Apesar da suspensão das aulas tradicionais, a unidade informou que manterá as portas abertas no horário habitual. Para os estudantes que comparecerem, a equipe organizará atividades educativas alternativas.
Impasse e retrospecto da mobilização
O fechamento parcial de atividades na escola ocorre após a aprovação da greve em assembleia realizada pelo Sindicato dos Professores de Minas Gerais (Sinpro Minas) no dia 10 de setembro. A paralisação efetiva teve início com um protesto na quarta-feira (16), quando uma nova assembleia ratificou o início da greve por tempo indeterminado.
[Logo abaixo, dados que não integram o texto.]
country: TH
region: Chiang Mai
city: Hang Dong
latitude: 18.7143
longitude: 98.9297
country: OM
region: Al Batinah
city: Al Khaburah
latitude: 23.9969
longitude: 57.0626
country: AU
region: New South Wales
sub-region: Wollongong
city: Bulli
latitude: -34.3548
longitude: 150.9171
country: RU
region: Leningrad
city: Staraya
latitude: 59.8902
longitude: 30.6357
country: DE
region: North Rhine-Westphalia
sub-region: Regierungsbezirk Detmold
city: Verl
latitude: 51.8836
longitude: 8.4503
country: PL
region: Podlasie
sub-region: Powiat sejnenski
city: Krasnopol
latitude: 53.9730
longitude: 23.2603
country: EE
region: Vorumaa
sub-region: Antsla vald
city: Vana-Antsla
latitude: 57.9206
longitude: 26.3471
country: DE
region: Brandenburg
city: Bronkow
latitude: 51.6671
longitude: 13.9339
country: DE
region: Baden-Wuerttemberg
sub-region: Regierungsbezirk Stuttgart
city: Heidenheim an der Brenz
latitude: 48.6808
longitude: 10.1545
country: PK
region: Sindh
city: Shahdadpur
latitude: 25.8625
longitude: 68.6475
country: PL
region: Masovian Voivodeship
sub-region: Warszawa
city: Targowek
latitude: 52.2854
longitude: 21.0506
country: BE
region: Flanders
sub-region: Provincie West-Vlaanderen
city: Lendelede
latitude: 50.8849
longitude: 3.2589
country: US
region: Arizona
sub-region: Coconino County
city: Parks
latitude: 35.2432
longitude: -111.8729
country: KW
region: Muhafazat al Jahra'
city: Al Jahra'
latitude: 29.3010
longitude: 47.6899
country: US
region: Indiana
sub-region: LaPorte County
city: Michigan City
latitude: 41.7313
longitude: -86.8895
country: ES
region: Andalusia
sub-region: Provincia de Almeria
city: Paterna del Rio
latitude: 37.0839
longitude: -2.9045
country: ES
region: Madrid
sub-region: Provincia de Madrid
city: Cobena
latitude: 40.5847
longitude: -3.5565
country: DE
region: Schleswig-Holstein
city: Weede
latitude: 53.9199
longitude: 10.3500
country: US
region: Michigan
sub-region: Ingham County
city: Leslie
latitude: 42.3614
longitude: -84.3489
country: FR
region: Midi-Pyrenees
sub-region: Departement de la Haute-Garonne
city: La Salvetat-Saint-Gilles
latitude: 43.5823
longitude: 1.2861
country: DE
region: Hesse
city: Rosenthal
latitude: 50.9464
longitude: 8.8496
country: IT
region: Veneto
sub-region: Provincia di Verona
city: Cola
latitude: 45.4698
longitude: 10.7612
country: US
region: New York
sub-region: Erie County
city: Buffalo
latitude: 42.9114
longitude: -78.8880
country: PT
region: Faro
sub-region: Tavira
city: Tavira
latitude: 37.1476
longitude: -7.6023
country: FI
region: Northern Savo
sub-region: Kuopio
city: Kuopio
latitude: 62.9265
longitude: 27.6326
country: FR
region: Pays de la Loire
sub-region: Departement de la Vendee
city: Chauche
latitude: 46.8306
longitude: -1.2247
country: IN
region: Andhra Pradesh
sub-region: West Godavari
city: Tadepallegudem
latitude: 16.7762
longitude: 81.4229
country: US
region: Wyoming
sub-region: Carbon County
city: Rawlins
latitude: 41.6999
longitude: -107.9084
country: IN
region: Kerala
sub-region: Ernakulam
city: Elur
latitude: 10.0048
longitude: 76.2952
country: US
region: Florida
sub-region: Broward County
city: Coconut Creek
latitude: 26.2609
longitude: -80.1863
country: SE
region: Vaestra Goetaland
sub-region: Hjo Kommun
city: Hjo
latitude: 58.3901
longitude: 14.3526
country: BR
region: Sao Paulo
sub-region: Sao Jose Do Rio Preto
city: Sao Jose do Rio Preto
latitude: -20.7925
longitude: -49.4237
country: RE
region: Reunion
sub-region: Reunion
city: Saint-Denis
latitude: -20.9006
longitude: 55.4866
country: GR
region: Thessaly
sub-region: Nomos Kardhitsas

O centro da disputa está na proposta dos proprietários de instituições de ensino de fatiar a Convenção Coletiva de Trabalho (CCT) em dois instrumentos separados, um destinado à Educação Básica e outro ao Ensino Superior. A categoria rejeita a divisão e exige a manutenção da convenção unificada atual, além de reivindicar um reajuste salarial de 3,77%, valor correspondente ao reposicionamento pelo Índice Nacional de Preços ao Consumidor (INPC).
“Desde o início a categoria tem se mostrado aberta ao diálogo. Tanto é que os docentes propuseram renovar a Convenção atual, sem alterações, no entanto aceitaram criar um cronograma para discutir o tema, mesmo sabendo dos riscos que ele representa. Mas o patronal não quer negociar. Eles querem impor essa condição, que é extremamente prejudicial à categoria”, afirmou Valéria Morato, presidenta do Sinpro Minas.
As negociações entre as partes foram judicializadas e tramitam na Justiça do Trabalho. Segundo o Sinpro Minas, a negociação travou porque o sindicato patronal condiciona o acordo salarial à divisão dos contratos coletivos das etapas de ensino.
SinepeMG agradece escolas que não fecharam
Enquanto os professores ampliam a paralisação em colégios, o Sindicato das Escolas Particulares de Minas Gerais (SinepeMG) divulgou nota de agradecimento aos estabelecimentos que mantiveram o funcionamento no primeiro dia de mobilização (16).
De acordo com a entidade patronal, das cerca de 4.200 escolas privadas mapeadas no estado, apenas seis unidades registraram transtornos operacionais em Belo Horizonte.
Veja a nota na íntegra:
"A escola permaneceu aberta. Os professores permaneceram em seus postos. E a educação não parou. O SinepeMG agradece a professores, diretores, gestores, educadores, pais e responsáveis que, nesta quarta-feira, mantiveram as escolas particulares mineiras abertas e garantiram a continuidade das atividades educacionais.
Um agradecimento especial aos professores que permaneceram em sala de aula, assegurando aos alunos o atendimento a que têm direito, e aos pais e responsáveis que compreenderam que a escola particular mineira não deve ser palco de disputa política.
Os números confirmam a força desse movimento: das aproximadamente 4.200 escolas particulares de Minas Gerais, só em seis unidades de Belo Horizonte houve registro de dificuldades no atendimento às famílias.
O SinepeMG segue de portas abertas para o diálogo e para a negociação da Convenção Coletiva de Trabalho, com responsabilidade e compromisso com a educação mineira."